A selection of media and business partners met at the John Force Racing Indianapolis headquarters and race shop on Wednesday morning for a forum that was formally hosted by Peak Auto. All of the hospitality boxes were checked. A complimentary breakfast greeted each of the inbound attendees, then a grande tour followed.
According to our guide, the team stopped offering tours to the general public prior to the beginning the Covid-19 epidemic, but the virus and public regulations certainly haven't made it any easier for them to reconsider that decision.
Approximately ten people were guided by a gentleman named Steve that was an employee of JFR since 2007, but worked with John Medlen for over a decade prior to that.
He walked us down a 600 foot hallway that was divided into different work bays, each with a set of machinery or supplies dedicated to a type of automotive engineering. There was a paint booth, a CNC shop, a body shop, chassis room, and a graphics department. This insider view was considered behind the scenes and at different times along the way we were advised that photography was not permitted.
The tour stopped for several minutes between each bay for the opportunity to ask questions or see a machine or worker grinding. The team was making their final touches and preparing to leave the bay for the 2022 US Nationals, their home race and the most prestigious of the annual national Camping World Drag Racing Series calendar.
At the completion of the tour of the race shop, two separate heritage facilities bookended the shop on the second floor of the property. First was the John Force Racing museum. We w
ere given the opportunity to see in person many of the team's most recognizable cars including John Force's famed 'Elvis' ride, Robert Hight's State of California Highway Patrol livery, and old tools and industry memorabilia. To enjoy a similar experience I encourage you to check out the shop tour that was granted to NHRA's youtube channel at your leisure.
The completion of the walkthrough was an intimate, calm, and peaceful tribute as we walked through the Eric Medlen Project, which is both a safety initiative the team created with their partners and an homage to their fallen driver Eric Medlen who passed away as the result of
a blown tire and a brain injury in 2007. With an emotionally charged voice, the tour guide emphasized that Eric was family.
And so it goes. Racing royalty to outsiders, but John Force Racing functions internally as a 'small business'. They believe that the men and women who work for their operation are family and a team. Many of the folks we encountered working through the shop emphasized their tenure, some in the tens, fifteens, and even twenty years or more of employment...proudly.
The team's drivers, who many fans young and old believe are horsepower heroes, think of themselves as employees. In an interview each of their drivers, the philosophy is consistent.
Top Fuel champion Brittany Force answered simply, 'We're teammates, We're family.'' when asked about the ritual that she shares with father John. Both drivers are known for standing at the staging lane when the other makes a pass.
16x champion John Force indicated the same repeatedly. "Brittany, and Robert, and Prock, all of em. They're family. When we lost Eric, he was family too."
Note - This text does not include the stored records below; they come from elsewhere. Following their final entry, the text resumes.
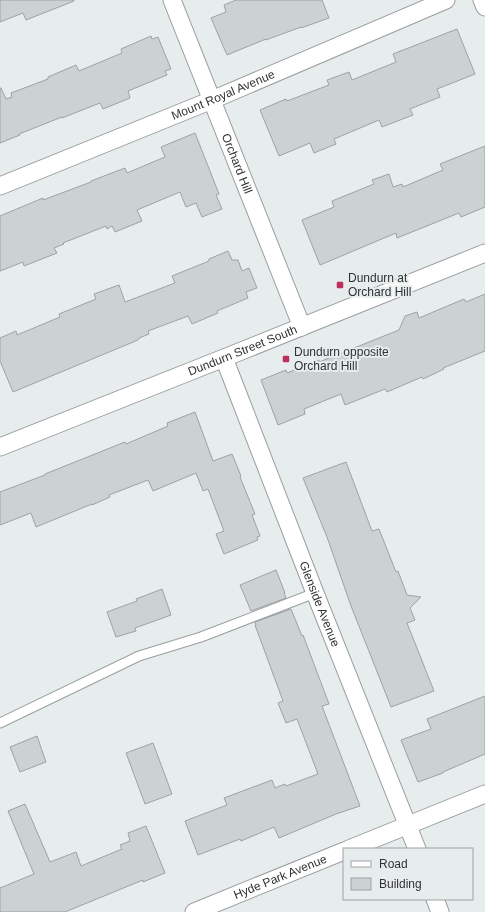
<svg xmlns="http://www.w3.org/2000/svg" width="485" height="912" font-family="Arial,sans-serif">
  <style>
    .building { fill: #ccd1d3; stroke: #9da2a3 }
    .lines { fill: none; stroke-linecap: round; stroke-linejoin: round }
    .lane-casing { stroke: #999e9f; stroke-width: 11 }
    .street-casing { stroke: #999e9f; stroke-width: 19 }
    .lane { stroke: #fff; stroke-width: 9 }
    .street { stroke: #fff; stroke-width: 17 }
    .poi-dot { fill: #be2f5e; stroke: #e7eced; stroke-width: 1.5 }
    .labels { text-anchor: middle; stroke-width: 4; stroke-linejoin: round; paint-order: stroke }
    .street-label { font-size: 12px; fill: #313333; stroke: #e7eced }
    .poi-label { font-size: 12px; fill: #313333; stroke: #e7eced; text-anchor: start }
  </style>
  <rect width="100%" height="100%" fill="#e7eced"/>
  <!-- building -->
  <path class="building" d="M 0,0 L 74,0 L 74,1 L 26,20 L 23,13 L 0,22 Z
    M 236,0 L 322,0 L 329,18 L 301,28 L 301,27 L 266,40 L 266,39 L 227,55 L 211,18 L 226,12 L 224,5 Z
    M 457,29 L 475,74 L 437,89 L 440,97 L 410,109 L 413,115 L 382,127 L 379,120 L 334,139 L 336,144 L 314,153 L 310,143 L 279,156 L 260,110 L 286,99 L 287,101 L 329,85 L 327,80 L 349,72 L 352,80 L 396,62 L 393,54 Z
    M 151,36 L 152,39 L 158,37 L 171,69 L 165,71 L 167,75 L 128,91 L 130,98 L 103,109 L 100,103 L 62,118 L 62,117 L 19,134 L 20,135 L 0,143 L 0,88 L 1,88 L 6,99 L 12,97 L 11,93 L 48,79 L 48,77 L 76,65 L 79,71 L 122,53 L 121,49 Z
    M 195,133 L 219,194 L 216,195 L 222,209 L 202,217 L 196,203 L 186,207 L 180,192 L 137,210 L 142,221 L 115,232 L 112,226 L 107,229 L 106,226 L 63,243 L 64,244 L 54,248 L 57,253 L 24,266 L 23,262 L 0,271 L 0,216 L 43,198 L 43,200 L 91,182 L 91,181 L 125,168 L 127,173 L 165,157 L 161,147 Z
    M 485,146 L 485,207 L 461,217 L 459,213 L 397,238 L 396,233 L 320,265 L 302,220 L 334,207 L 332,201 L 374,184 L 372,180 L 389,174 L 393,187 L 402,184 L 403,187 L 443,170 L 440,164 Z
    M 228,251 L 232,260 L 238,260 L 242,271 L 249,268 L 257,288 L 246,292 L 248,298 L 217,311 L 218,313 L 192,324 L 188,316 L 148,331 L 149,334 L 139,338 L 138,340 L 13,392 L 0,361 L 0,338 L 16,331 L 17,335 L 60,317 L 59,314 L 96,299 L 94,294 L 119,285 L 125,302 L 175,283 L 172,276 L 209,261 L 209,259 Z
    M 485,294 L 485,351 L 443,368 L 444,369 L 423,379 L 422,377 L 387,392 L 385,389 L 345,405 L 341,394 L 304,409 L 305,414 L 278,425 L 261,380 L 286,370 L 287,373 L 319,360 L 319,362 L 399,330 L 405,316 L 417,312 L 419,318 L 464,299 L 466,302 Z
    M 195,412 L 213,461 L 232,454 L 241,476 L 240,477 L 255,514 L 252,515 L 260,536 L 257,537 L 258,540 L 224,554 L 216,534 L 224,531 L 208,489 L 203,491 L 196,473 L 153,491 L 148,480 L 109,495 L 110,497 L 92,505 L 92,504 L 36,527 L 31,513 L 0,525 L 0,492 L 45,475 L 45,474 L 125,442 L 126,444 L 168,426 L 167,423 Z
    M 346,462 L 372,531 L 379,529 L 396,572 L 398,571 L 407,595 L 421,597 L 410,608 L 415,620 L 407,623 L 434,691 L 391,707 L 378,674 L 351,606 L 327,537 L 303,478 Z
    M 276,570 L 285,593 L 284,593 L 286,598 L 251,611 L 240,585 Z
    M 162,589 L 171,615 L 135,628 L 136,631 L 116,637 L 107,612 L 137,601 L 136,599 Z
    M 291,609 L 302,636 L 303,635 L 329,704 L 322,706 L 360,806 L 336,814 L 279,838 L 274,827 L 241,841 L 240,839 L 198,855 L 185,821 L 227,805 L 224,798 L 272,780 L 275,788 L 285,784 L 286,786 L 318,774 L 297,719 L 286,723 L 278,703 L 283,701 L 255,625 L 256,625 L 255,622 Z
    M 485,696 L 485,754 L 443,772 L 443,773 L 418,782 L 401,740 L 431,729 L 427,719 Z
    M 37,736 L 46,762 L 20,772 L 10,747 Z
    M 153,743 L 172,794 L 145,804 L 126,753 Z
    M 25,804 L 50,862 L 76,852 L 81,866 L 122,849 L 120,845 L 130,841 L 128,833 L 146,826 L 165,873 L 143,882 L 143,880 L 65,912 L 0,912 L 0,888 L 34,874 L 8,811 Z"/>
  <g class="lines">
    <!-- lane casing -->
    <g class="lane-casing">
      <path id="lane" d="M 0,723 L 139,656 L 201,637 L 315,593"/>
    </g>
    <!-- street casing -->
    <g class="street-casing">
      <g id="street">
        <path id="s1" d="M 172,0 L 302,327"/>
        <path d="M 482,0 L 485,7"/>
        <path id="s2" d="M 0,186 L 212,100 L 446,0"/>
        <path id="s3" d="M 224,358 L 315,593 L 417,849"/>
        <path id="s4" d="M 0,447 L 224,358 L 485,253"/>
        <path d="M 349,849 L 485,794"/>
        <path d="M 435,899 L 440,912"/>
        <path id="s5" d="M 194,912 L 344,851"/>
      </g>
    </g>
    <!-- lane -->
    <use href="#lane" class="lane"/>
    <!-- street -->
    <use href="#street" class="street"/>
  </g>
  <!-- markers -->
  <g class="poi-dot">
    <rect x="336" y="281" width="8" height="8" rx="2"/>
    <rect x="282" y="355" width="8" height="8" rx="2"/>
  </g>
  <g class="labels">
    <!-- street labels -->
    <g class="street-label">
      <text dy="4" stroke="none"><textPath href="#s2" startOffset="241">Mount Royal Avenue</textPath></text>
      <text dy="4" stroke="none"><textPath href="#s1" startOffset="176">Orchard Hill</textPath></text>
      <text dy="4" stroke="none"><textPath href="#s4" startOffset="261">Dundurn Street South</textPath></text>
      <text dy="4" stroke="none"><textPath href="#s3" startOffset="264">Glenside Avenue</textPath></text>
      <text dy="4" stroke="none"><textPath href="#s5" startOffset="93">Hyde Park Avenue</textPath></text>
    </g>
    <!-- poi labels -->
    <g class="poi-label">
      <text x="348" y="282">Dundurn at<tspan x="348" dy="14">Orchard Hill</tspan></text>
      <text x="294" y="356">Dundurn opposite<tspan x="294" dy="14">Orchard Hill</tspan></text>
    </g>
  </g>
  <!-- legend -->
  <rect x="343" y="848" width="130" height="52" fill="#e7eced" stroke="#9ea2a3"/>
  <rect x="351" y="861" width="20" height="6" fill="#ffffff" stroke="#9ea2a3"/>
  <text x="379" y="868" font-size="12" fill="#313333">Road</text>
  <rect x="351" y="878" width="20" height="12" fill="#ccd1d3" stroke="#9ea2a3"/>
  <text x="379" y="888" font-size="12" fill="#313333">Building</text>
</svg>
The team may be named after the hall-of-fame racer, but it carries the weight of so many more.
Robert Hight, who is both a funny car champion and President of John Force Racing talked about the team's goals as the Countdown approaches, but was also fond on what he felt was an NHRA family atmosphere. He referenced his recent match race at Summit Motorsports Park and his memories with the Bader family, one of the most respected track owners in the sport.
In Seattle's National NHRA event in 2019, the Top Fuel winner was JFR's Austin Prock. Prock's father has been a mainstay at the team and a leader on Robert Hight's funny car team for a number of years. Austin stated that he essentially grew up with John Force Racing, and he feels like he is family, but so are his sponsors. At the beginning of the Covid-19 pandemic, Austin's sponsor Montana Brand was forced to make a decision to leave their motorsports marketing budget behind. Prock told me there wasn't lost respect, but instead they regularly shared calls and texts between him and the respected former partner. He said Montana Brands' and Rocky Mountain Twist owner Frank Tiegs is a loyal member of the John Force Racing family as well.
Despite losing his opportunity of being a top fuel racer, Austin continued to work on race cars until his return in 2022. A rare scenario in racing, Tiegs' brands resumed their relationship with JFR and Prock with a full season of support.
Whether it is in the shop, on the road, or at an appearance somewhere along the way, the John Force Racing team is a true American made family. Their pride and trust for one another's talents is a formula for success. They are positioned well heading into the countdown for a record breaking (their own) 22nd championship.